There is really no “best” modeling approach – all approaches have different strengths and weaknesses. Therefore using an ensemble approaches is important. Ensemble approaches are commonly used when assessing climate projections with global climate models (GCMs). Such ensemble projections using multiple GCMs and multiple types of vegetation models can be used to find the projections common to multiple scenarios, which may be more likely to be closer to future outcomes (9, 10). In addition, the differences among vegetation model projections given their climatic drivers are themselves useful to frame discussions regarding uncertainty In general, agreement among models with different underlying principles and different conceptual approaches when climate inputs are similar (e.g., same scenarios), or across multiple climate models and multiple ecological models, suggests scientific agreement (if not consensus) on sensitivity of the vegetation response to climate. However, model development, lineages, and model input data are sometimes shared (e.g., sibling models), so it may be important to note that if there is agreement, the models need to be independent in their assumptions and parameterizations for potential reductions in uncertainty to hold (11). For example, process models from different broad categories (e.g. gap model vs. DGVM) tend to differ considerably in their conceptual approaches and development and be truly independent of each other. Therefore agreement among several different types of process models may be potentially more meaningful than agreement among several species distribution models. When models disagree and uncertainty is large, local knowledge, monitoring, observations of historical patterns, and knowledge from other sources may help decrease uncertainty. Even when models agree 1)there is a need for local knowledge, especially when translating the results into management actions, and 2) users must understand that many unknown variables and higher order interactions remain such that true outcomes might be radically different than even those derived from ensemble sets with great agreement.

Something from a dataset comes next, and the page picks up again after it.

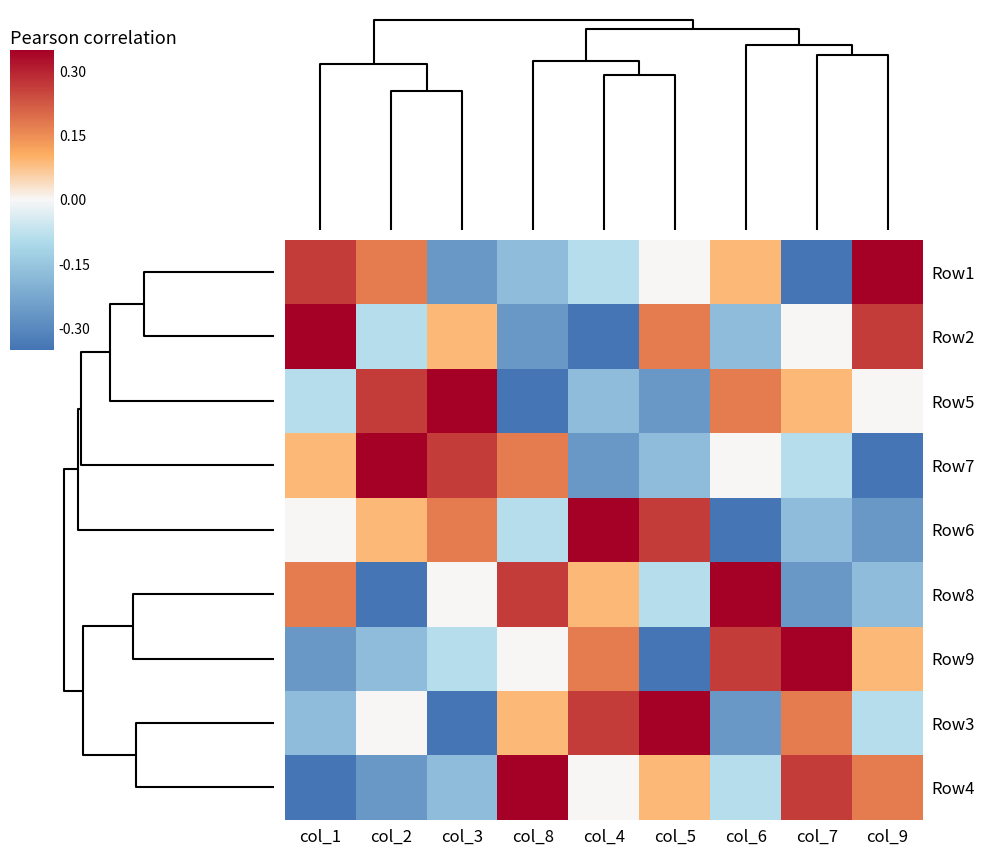

What is the greatest value displayed?

0.3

Models may be best used to 1) alert us to the potential magnitude of the effects of climate change, and provide insight into mechanisms of those effects, 2) inform strategic decision making or land-use planning, rather than tactical stand management decisions, and 3) clarify policy concerns and begin to identify processes that are likely to be important (1). It is important to note that the role of models in this context is not to predict the future, but rather to help manage uncertainty by narrowing the possible range of futures to a subset of plausible futures that pertain directly to vulnerabilities for specific resources and management objectives (11). This is why the term “projection” is often used in reference to simulated model output about the future. A broad and comprehensive approach may be useful where multiple model output is first evaluated, other data are considered (e.g. paleoecological information, plant response studies, etc.), and then more specific relationships and potential outcomes based on these other data, local knowledge, finer-scale conditions, and expert opinion are used to evaluate potential outcomes.